§ **Brano del testo**:
* * * * * * * * *

Così, artisti e critici sono tutti creatori di miti, pur secondo ambiti diversi e con strumenti diversi. I critici rendono mitici gli artisti che sanno rendere mitico il mondo.
E chi rende mitici i critici? Be’, di nuovo i critici stessi, citandosi e riferendosi a.
(In questo senso, in forma più debole, anche il pubblico è formato di critici, almeno nella misura in cui si scambia opinioni su quello che ha letto/visto/ascoltato)
Si può fare a meno dei critici? Evidentemente no. Se non si rendono mitici i testi, questi non possono rendere mitico il mondo. Quando i testi sono già mitici, come quelli di Omero, è proprio perché generazioni di critici (lettori compresi, evidentemente) li hanno resi tali. Senza Omero (o chi per lui) saremmo tutti più poveri; ma lo saremmo anche senza coloro che lo hanno reso un mito.
L’universo del senso è, a quanto pare, un universo di valorizzazioni intrecciate, un castello di carte in cui la parte tiene su il tutto, e il tutto tiene su la parte. Quando crolla una carta, che cosa succede?

* * * * * * * * *

§ **Dati registrati**:
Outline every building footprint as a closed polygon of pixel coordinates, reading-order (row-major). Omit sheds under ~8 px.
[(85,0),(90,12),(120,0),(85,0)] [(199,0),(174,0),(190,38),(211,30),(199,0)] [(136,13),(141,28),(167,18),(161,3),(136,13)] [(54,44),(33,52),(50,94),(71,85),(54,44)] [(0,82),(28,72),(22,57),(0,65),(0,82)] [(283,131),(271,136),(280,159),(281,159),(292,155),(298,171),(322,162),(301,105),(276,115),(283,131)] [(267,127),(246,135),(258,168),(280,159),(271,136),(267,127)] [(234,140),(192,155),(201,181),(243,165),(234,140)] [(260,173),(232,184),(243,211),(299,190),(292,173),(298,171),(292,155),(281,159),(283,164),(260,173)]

* * * * * * * * *

§ **Elenco dei compiti**:
**1)** Modifica il brano sui critici e il mito: riscrivi il passo da "Così, artisti e" a "sanno rendere mitico il mondo.", mettendo "artefici di miti" al posto di "creatori di miti".
**2)** Secondo il brano sui critici e il mito, chi ha reso mitici i testi di Omero?
**3)** Prosegui il brano sui critici e il mito a partire dalla domanda con cui si chiude.

§ **Risultati per compito**:
**1)**
Così, artisti e critici sono tutti artefici di miti, pur secondo ambiti diversi e con strumenti diversi. I critici rendono mitici gli artisti che sanno rendere mitico il mondo.

**2)** Generazioni di critici, lettori compresi.

**3)**
e infatti il fumetto stenta da sempre ad esistere perchè la carta non è mai stata realizzata/accettata pienamente dai suoi stessi autori/editori/lettori.
comunque sono d’accordo.
la carta era la critica..
Sì, si capiva
Quello che mi vien da chiedermi è: ma se l’universo del senso è qualcosa di percepito fin al principio come “prodotto”, è possibile davvero avere dei miti (almeno in senso totalizzante)?
Confesso di non capire questa domanda. Me la potresti riformulare?
ci provo:
attacco da questo paragrafo:
“Ma se ne producono tanti! o almeno, vengono prodotti tanti testi che aspirano a essere artistici, cioè a ricoprire questo ruolo mitologizzante, che trasforma la quotidianità in leggenda, fornendo un senso alla banalità del mondo.”
se un testo artistico viene prodotto con alle spalle l’idea (prometeica?) di fornire un senso alla banalità del mondo: non è già dal principio destinato al fallimento di diventare “mito”? (il che non vuol dire che non possa essere comunque artistico: semplicemente in una maniera tale che non comprenda al suo interno la dimensione, appunto, “mitica”)
quando è avvertibile questo stacco tra universo ed universo del senso, non è già in qualche modo morta la tensione al mito? sto ragionando a partire dall’assunto che il mito si voglia come spiegazione (estetica?) del mondo e non sua sostituzione.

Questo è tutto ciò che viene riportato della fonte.